Chapter 08

Global Terms and Modern Constructions

Language for gender is changing faster than dictionaries can track. The vocabulary below is not a complete list — no list can be — but it is a useful map for navigating contemporary conversations across cultures.

Transgender

Umbrella term

A person whose gender identity differs from the one assigned at birth. Often shortened to 'trans.'

Cisgender

Umbrella term

A person whose gender identity aligns with the one assigned at birth. From the Latin 'cis-' meaning 'on the same side.'

Non-binary

Umbrella term

People whose gender is not exclusively man or woman — including identities that are both, neither, fluid, or something else entirely.

Genderqueer

Umbrella term

An older term, often used to signal a political and aesthetic refusal of the binary as much as an identity.

Genderfluid

Modern

Describes a gender that shifts over time — across days, contexts, or longer arcs of life.

Agender

Modern

Without gender, or experiencing oneself as outside the system of gender altogether.

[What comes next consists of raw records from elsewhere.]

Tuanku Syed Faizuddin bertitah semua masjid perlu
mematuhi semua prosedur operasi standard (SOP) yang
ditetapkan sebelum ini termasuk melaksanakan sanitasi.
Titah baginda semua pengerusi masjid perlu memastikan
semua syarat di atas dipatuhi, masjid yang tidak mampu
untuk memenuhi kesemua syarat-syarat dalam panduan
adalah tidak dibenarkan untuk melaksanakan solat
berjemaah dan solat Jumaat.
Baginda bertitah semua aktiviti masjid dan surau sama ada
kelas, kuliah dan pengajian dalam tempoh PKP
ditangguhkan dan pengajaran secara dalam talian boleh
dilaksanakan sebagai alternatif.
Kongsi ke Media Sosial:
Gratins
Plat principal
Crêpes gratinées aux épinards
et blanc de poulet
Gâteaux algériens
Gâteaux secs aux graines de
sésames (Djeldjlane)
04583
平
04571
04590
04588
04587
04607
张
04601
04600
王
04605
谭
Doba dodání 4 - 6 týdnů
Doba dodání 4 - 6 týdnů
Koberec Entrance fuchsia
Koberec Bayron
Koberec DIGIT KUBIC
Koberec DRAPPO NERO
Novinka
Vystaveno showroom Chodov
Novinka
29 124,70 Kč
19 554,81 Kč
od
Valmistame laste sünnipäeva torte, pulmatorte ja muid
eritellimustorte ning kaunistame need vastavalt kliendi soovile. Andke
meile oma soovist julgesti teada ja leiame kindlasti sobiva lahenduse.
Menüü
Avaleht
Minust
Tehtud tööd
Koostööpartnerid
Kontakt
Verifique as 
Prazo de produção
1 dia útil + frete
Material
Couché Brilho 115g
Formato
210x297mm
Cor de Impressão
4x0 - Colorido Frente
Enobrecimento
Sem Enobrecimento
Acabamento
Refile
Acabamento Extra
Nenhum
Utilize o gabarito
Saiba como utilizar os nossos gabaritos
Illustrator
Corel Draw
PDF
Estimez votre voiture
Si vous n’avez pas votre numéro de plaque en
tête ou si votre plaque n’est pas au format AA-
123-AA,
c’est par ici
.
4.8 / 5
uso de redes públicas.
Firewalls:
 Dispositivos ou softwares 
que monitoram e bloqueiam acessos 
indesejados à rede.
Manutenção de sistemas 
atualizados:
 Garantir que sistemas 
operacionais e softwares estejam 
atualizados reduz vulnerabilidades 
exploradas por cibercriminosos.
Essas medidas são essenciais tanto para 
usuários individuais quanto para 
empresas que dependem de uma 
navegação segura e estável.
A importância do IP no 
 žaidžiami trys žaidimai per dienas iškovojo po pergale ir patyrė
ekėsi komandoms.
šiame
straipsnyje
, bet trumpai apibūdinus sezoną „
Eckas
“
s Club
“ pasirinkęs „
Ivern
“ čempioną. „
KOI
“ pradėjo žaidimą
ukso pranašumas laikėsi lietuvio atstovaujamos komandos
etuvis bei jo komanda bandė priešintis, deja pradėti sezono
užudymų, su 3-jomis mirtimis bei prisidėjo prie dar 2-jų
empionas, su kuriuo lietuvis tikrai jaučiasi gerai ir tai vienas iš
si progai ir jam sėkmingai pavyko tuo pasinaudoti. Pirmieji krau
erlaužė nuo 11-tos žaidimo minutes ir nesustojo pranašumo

Bigender / Trigender / Pangender

Modern

Identifying with two, three, or many genders, sometimes simultaneously and sometimes in turn.

Demiboy / Demigirl

Modern

Partially identifying with being a boy or girl, but not entirely.

Two-Spirit (2S)

Indigenous N. America

A pan-Indigenous English umbrella term — not to be adopted by non-Indigenous people — for nation-specific gender and sexuality roles.

Third gender

Global / legal

Used in legal and academic contexts for any officially recognized category beyond man and woman, as in India, Nepal, Pakistan, Germany, and elsewhere.

AFAB / AMAB

Modern

Assigned Female / Male At Birth — neutral language for describing the gender originally placed on a person without assuming their identity.

Intersex

Biological

People born with sex characteristics that don't fit typical definitions of male or female. A category about bodies, distinct from gender identity.